Winter Gardening

After a week of snow and cold, we have had a couple of warm days- up to 40 degrees. That, with a bit of rain, chased the snow cover off of the garden. I took advantage of the break to pick some carrots and leeks, and to mulch in the smaller artichoke plants.

I had put a fairly heavy layer of straw over the leeks in late November. Partly, the purpose was to protect the body of the plants from the wind, but also to insulate the ground so that it wouldn’t freeze as quickly. The leeks are pretty cold hardy, but if the ground freezes very much harvesting becomes a problem. The straw seemed to work pretty well- the ends of the leaves had some withering but the stalks stayed good. Harvesting is a bit messy- the mud is pretty sticky at this point, so you can’t use the “grip-‘n-rip” technique. A shovel pushed under to lever the root mass up loosens the plant, and some good shakes to leave the mud where it belongs, and you have a nice leek to toss in the tub.

The carrots were mulched with straw also, but they are not so obvious because their foliage has been withered by the cold. The carrots don’t need the nourishment from the leaves, so they are in long term storage until I pick them.
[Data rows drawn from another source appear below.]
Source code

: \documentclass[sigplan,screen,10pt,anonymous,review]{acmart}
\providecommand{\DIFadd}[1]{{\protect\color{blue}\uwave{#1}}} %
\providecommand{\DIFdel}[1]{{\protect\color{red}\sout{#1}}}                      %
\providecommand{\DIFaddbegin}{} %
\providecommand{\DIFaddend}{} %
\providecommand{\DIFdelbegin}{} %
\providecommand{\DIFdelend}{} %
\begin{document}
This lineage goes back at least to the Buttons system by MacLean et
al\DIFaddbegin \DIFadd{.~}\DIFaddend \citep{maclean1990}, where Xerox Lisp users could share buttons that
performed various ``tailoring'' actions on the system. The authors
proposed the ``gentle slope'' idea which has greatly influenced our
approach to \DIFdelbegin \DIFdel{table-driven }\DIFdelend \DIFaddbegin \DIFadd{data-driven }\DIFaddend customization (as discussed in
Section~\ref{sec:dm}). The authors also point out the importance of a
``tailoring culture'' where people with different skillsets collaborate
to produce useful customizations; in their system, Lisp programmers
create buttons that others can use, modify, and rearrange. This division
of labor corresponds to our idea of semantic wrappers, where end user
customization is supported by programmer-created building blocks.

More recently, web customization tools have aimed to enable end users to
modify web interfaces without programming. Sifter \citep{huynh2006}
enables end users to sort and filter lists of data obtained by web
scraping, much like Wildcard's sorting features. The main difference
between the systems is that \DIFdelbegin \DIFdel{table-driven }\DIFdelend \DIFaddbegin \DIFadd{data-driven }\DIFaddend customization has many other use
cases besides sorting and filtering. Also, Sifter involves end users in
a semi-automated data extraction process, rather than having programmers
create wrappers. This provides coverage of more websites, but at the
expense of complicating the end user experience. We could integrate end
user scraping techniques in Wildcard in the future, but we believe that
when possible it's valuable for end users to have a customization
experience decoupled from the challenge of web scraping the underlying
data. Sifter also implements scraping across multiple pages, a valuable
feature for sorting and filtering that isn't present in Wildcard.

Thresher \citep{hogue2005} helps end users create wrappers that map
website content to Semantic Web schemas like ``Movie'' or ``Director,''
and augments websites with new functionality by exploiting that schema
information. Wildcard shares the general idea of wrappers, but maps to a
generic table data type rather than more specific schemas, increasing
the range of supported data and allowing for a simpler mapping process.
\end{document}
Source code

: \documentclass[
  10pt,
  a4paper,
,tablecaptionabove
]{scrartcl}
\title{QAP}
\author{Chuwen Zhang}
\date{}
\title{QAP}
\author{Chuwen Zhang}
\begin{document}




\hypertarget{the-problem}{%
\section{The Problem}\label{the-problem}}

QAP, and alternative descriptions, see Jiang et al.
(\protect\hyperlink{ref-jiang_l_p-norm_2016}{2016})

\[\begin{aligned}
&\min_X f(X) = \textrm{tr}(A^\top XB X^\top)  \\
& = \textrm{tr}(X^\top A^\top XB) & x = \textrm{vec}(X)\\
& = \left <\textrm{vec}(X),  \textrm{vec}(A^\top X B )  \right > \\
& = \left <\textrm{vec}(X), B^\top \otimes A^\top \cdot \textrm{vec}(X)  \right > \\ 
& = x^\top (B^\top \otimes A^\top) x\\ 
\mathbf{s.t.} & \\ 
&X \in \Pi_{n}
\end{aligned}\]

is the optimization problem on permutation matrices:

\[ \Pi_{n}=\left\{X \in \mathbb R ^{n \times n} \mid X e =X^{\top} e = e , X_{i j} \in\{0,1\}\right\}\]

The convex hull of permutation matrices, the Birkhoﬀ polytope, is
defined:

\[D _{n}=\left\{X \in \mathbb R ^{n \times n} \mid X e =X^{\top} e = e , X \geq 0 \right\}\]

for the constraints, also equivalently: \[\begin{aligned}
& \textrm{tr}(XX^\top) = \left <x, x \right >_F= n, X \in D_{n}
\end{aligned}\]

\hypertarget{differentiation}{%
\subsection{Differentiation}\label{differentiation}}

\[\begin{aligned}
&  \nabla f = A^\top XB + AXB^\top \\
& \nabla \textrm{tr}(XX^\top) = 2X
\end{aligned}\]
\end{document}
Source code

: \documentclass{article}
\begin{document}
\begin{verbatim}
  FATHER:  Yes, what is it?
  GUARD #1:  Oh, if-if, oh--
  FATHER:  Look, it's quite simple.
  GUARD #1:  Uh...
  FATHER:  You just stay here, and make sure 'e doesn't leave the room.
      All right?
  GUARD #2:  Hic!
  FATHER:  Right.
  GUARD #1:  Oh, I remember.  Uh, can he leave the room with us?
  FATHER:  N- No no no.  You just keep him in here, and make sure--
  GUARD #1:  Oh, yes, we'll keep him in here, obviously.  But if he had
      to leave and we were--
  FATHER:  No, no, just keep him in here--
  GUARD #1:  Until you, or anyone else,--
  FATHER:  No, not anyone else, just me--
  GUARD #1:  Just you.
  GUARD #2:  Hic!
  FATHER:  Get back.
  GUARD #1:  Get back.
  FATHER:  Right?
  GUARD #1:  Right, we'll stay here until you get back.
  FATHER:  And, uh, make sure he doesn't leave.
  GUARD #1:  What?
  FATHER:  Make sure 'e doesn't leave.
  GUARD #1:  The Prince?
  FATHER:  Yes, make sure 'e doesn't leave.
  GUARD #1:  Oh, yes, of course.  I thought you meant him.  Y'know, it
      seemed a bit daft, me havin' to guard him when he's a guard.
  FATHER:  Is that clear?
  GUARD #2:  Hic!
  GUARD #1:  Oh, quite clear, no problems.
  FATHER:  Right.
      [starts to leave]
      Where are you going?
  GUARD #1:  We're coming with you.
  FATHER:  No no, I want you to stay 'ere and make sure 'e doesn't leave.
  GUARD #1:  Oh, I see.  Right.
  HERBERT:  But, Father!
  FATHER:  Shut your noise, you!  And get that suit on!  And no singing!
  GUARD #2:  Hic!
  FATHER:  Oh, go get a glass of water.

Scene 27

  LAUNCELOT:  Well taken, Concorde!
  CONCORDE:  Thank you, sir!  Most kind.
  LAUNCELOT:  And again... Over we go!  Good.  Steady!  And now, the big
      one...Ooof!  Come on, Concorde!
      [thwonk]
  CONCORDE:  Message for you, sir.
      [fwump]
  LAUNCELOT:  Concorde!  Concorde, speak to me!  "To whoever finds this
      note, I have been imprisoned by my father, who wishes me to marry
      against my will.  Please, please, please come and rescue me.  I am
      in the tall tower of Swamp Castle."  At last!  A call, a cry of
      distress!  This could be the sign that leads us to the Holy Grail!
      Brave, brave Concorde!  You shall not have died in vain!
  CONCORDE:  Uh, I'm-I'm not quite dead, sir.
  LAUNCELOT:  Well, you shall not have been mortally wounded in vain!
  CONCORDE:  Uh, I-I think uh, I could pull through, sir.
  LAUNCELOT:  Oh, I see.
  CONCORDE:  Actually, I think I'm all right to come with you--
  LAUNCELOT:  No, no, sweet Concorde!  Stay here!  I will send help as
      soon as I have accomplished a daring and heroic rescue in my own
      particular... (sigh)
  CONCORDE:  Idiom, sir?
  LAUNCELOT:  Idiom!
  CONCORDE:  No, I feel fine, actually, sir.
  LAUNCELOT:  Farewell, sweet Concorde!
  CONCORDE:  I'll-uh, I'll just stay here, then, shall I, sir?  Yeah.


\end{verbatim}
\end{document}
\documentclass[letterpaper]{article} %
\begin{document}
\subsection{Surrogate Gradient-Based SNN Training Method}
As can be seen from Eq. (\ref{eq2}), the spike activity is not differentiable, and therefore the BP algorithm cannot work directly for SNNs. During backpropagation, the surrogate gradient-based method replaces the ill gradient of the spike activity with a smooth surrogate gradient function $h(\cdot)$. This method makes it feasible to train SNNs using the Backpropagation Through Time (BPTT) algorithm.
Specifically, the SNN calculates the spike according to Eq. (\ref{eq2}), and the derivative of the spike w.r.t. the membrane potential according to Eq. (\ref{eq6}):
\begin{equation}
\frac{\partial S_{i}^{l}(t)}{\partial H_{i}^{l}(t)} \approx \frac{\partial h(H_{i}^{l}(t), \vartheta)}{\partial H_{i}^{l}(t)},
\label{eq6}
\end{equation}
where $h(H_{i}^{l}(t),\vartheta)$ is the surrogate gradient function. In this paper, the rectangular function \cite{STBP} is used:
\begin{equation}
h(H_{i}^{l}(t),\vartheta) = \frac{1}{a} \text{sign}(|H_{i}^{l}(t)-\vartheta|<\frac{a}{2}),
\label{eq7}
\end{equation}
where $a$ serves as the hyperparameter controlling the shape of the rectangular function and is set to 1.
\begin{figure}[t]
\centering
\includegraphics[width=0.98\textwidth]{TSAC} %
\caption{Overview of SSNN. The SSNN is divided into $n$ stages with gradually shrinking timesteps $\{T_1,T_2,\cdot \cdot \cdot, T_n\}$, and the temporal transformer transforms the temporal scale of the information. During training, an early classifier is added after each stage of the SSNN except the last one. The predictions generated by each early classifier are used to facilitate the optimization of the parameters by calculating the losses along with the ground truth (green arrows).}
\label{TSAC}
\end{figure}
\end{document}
Again, freezing ground makes it tough to retrieve them, so I will need to get them out before we get much further into winter. Also, voles and field mice like the cover of the straw, and they think the carrots are the ultimate jackpot. The Chantenay carrots that I planted in June are huge, and the tops grew out of the ground. I back filled a bit when I mulched, but the critters have been gnawing on a few roots.

Here is the haul from the brief foray into the garden. The snow started up again, so I gathered enough leeks for a start on a pot of soup, and some carrots for including in the next week’s cooking. The big carrots were planted in the spring and have gotten pretty good sized. The Chantenay variety keeps a good flavor and texture, even when they get up to 1 1/2 pounds or so. The small carrots are of the Purple Haze variety, planted in August. Once the produce dries in the tote, I will loosely wrap everything, mud and all. Cleaning now is more likely to cause injury and potential for rot, so it is easier to clean prior to use.

The final task was to mulch in the artichoke plants. We were surprised at how invigorated the ‘chokes were with the cold weather. We collected the last buds at the end of November, after a couple of sharp freezes. The artichokes are not hardy in our climate, but I decided that I would protect the plants that had not produced; a kind of Hail Mary attempt. If I put a very heavy mulch and we get a good blanket of snow, and we have a fairly mild winter…maybe we will get lucky!